### What you will do
For each record that follows, restate the text exactly and drop the pictures.

### Given records
┄┄┄┄┄┄
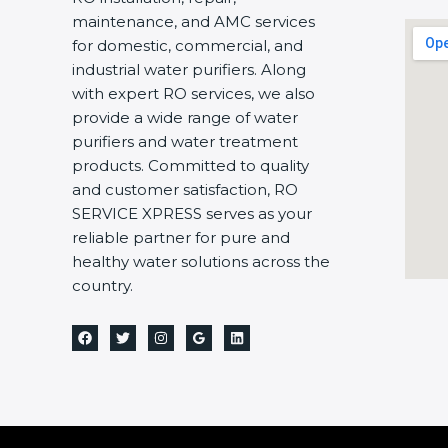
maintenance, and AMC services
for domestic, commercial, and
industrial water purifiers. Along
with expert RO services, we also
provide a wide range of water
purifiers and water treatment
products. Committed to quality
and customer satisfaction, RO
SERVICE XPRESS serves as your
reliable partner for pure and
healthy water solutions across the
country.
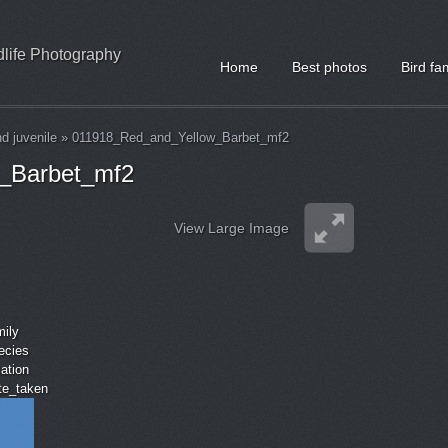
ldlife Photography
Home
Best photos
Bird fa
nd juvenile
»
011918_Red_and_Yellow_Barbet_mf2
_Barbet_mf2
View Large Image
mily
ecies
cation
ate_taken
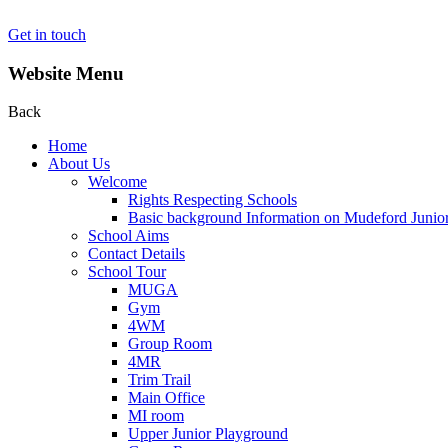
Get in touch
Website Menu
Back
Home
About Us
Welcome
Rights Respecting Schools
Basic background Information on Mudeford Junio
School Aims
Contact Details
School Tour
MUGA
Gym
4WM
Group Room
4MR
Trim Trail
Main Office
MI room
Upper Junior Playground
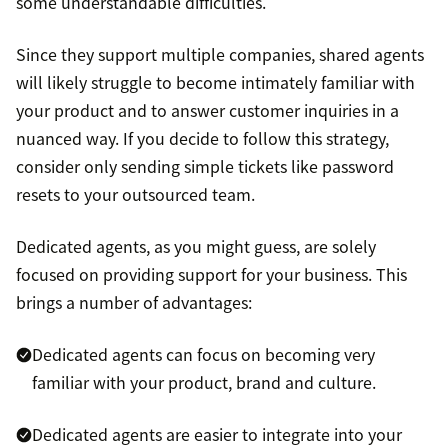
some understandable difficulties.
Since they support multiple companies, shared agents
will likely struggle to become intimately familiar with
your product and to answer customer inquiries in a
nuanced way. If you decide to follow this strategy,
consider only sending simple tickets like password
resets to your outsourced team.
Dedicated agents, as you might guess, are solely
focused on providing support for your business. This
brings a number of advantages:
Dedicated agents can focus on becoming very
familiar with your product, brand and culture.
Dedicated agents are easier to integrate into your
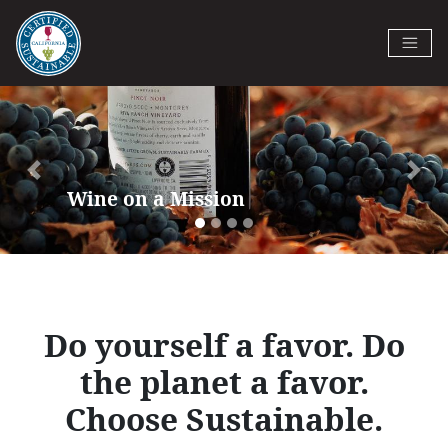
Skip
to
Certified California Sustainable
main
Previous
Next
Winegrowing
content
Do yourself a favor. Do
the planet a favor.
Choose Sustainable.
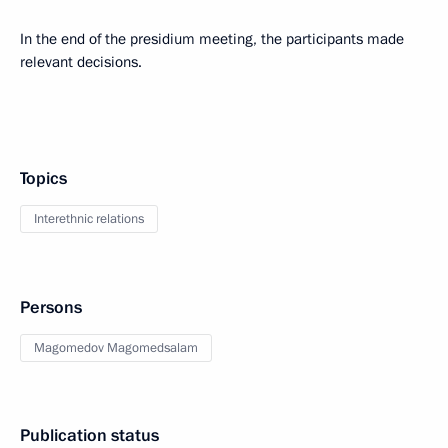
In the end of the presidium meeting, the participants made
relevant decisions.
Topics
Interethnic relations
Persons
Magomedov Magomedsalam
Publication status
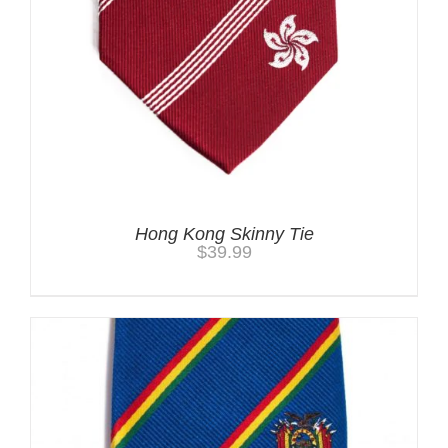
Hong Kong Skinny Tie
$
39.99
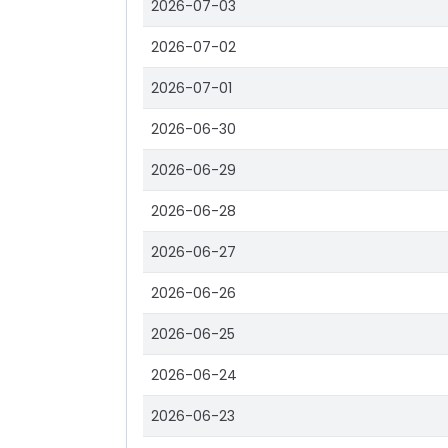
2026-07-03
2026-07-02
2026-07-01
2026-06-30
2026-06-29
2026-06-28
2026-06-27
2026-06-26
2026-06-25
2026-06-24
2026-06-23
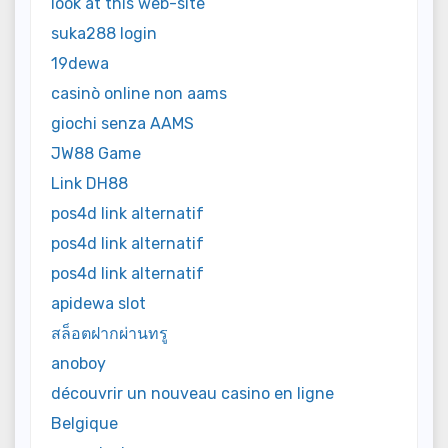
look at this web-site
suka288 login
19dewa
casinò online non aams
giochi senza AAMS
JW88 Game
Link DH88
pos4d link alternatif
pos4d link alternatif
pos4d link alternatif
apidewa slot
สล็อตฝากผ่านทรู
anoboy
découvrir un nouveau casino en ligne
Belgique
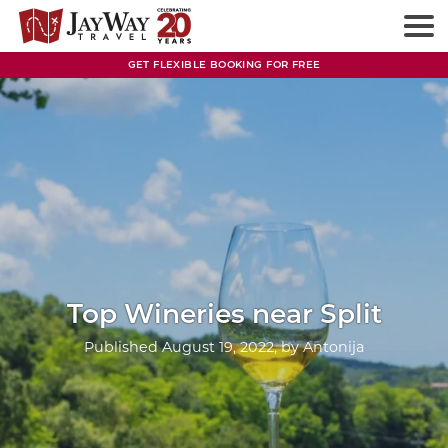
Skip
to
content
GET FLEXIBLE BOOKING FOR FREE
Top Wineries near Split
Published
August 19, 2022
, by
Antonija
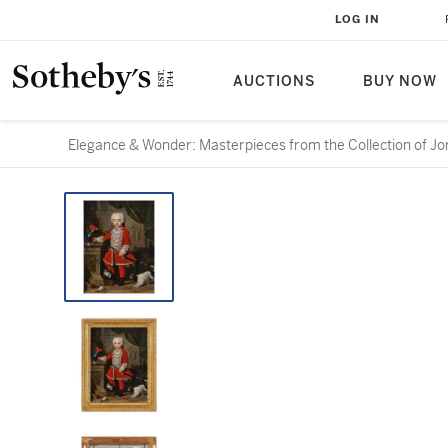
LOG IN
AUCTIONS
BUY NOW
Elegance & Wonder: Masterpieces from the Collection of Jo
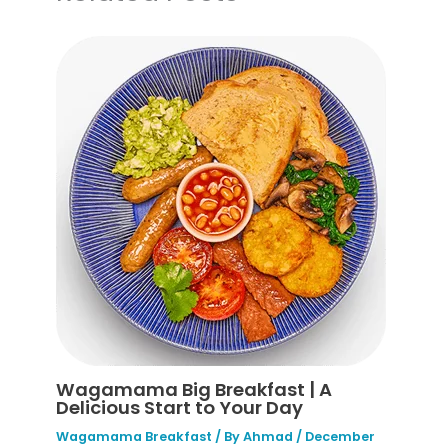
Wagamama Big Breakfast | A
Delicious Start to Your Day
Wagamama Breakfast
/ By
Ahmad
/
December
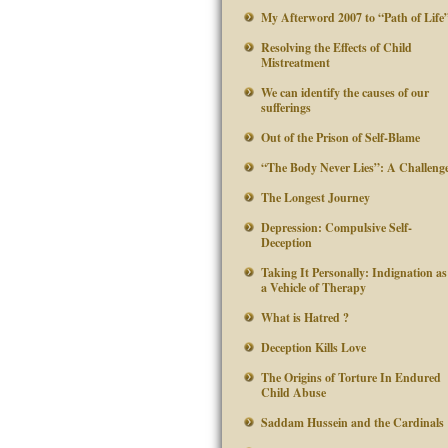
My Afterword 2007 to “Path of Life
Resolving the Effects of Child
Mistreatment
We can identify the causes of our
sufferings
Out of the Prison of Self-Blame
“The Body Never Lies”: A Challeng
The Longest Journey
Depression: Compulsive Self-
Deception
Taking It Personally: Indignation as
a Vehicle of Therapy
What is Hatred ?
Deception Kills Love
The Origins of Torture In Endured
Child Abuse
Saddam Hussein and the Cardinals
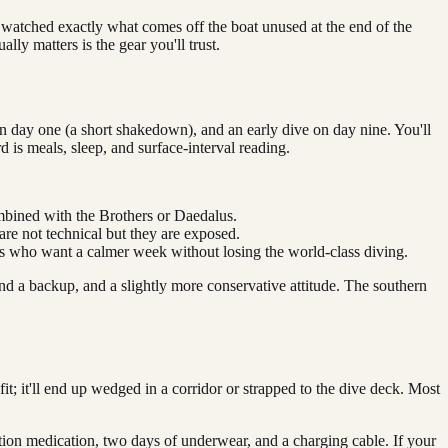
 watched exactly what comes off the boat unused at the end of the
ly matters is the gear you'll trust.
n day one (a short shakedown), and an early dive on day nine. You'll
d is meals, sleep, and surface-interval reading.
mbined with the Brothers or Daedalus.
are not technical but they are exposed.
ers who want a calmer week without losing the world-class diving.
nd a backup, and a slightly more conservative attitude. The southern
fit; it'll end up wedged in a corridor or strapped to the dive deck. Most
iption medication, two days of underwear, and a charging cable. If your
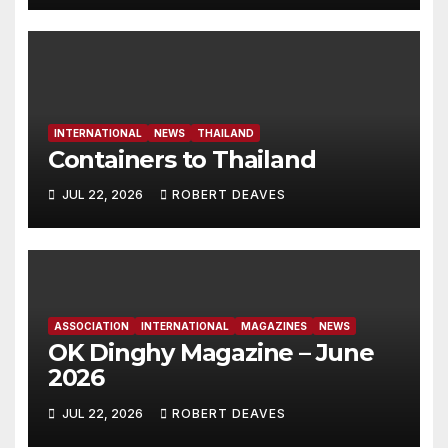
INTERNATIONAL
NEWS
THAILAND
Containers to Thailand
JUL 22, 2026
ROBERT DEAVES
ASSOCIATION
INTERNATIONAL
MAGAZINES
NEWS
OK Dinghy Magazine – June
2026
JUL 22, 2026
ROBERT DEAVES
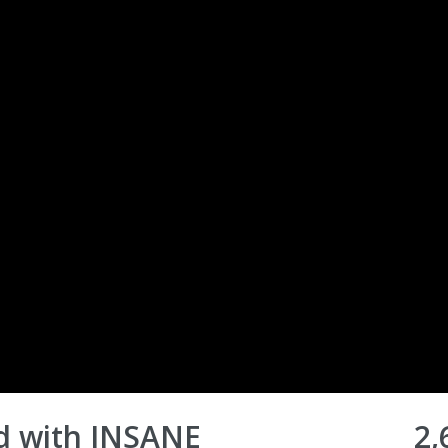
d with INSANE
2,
┄┄┄┄┄┄
### Your response
maintenance, and AMC services
for domestic, commercial, and
industrial water purifiers. Along
with expert RO services, we also
provide a wide range of water
purifiers and water treatment
products. Committed to quality
and customer satisfaction, RO
SERVICE XPRESS serves as your
reliable partner for pure and
healthy water solutions across the
country.
ldlife Photography
Home
Best photos
Bird fa
nd juvenile
»
011918_Red_and_Yellow_Barbet_mf2
_Barbet_mf2
View Large Image
mily
ecies
cation
ate_taken
Get in touch
Website Menu
Back
Home
About Us
Welcome
Rights Respecting Schools
Basic background Information on Mudeford Junio
School Aims
Contact Details
School Tour
MUGA
Gym
4WM
Group Room
4MR
Trim Trail
Main Office
MI room
Upper Junior Playground
some understandable difficulties.
Since they support multiple companies, shared agents
will likely struggle to become intimately familiar with
your product and to answer customer inquiries in a
nuanced way. If you decide to follow this strategy,
consider only sending simple tickets like password
resets to your outsourced team.
Dedicated agents, as you might guess, are solely
focused on providing support for your business. This
brings a number of advantages:
Dedicated agents can focus on becoming very
familiar with your product, brand and culture.
Dedicated agents are easier to integrate into your
Skip
to
Certified California Sustainable
main
Previous
Next
Winegrowing
content
Do yourself a favor. Do
the planet a favor.
Choose Sustainable.
In the end of the presidium meeting, the participants made
relevant decisions.
Topics
Interethnic relations
Persons
Magomedov Magomedsalam
Publication status
Hong Kong Skinny Tie
$
39.99
2026-07-03
2026-07-02
2026-07-01
2026-06-30
2026-06-29
2026-06-28
2026-06-27
2026-06-26
2026-06-25
2026-06-24
2026-06-23
look at this web-site
suka288 login
19dewa
casinò online non aams
giochi senza AAMS
JW88 Game
Link DH88
pos4d link alternatif
pos4d link alternatif
pos4d link alternatif
apidewa slot
สล็อตฝากผ่านทรู
anoboy
découvrir un nouveau casino en ligne
Belgique
Skip
to
content
GET FLEXIBLE BOOKING FOR FREE
Top Wineries near Split
Published
August 19, 2022
, by
Antonija
LOG IN
AUCTIONS
BUY NOW
Elegance & Wonder: Masterpieces from the Collection of Jo
Wagamama Big Breakfast | A
Delicious Start to Your Day
Wagamama Breakfast
/ By
Ahmad
/
December
My Afterword 2007 to “Path of Life
Resolving the Effects of Child
Mistreatment
We can identify the causes of our
sufferings
Out of the Prison of Self-Blame
“The Body Never Lies”: A Challeng
The Longest Journey
Depression: Compulsive Self-
Deception
Taking It Personally: Indignation as
a Vehicle of Therapy
What is Hatred ?
Deception Kills Love
The Origins of Torture In Endured
Child Abuse
Saddam Hussein and the Cardinals
 watched exactly what comes off the boat unused at the end of the
ly matters is the gear you'll trust.
n day one (a short shakedown), and an early dive on day nine. You'll
d is meals, sleep, and surface-interval reading.
mbined with the Brothers or Daedalus.
are not technical but they are exposed.
ers who want a calmer week without losing the world-class diving.
nd a backup, and a slightly more conservative attitude. The southern
fit; it'll end up wedged in a corridor or strapped to the dive deck. Most
iption medication, two days of underwear, and a charging cable. If your
INTERNATIONAL
NEWS
THAILAND
Containers to Thailand
JUL 22, 2026
ROBERT DEAVES
ASSOCIATION
INTERNATIONAL
MAGAZINES
NEWS
OK Dinghy Magazine – June
2026
JUL 22, 2026
ROBERT DEAVES
d with INSANE
2,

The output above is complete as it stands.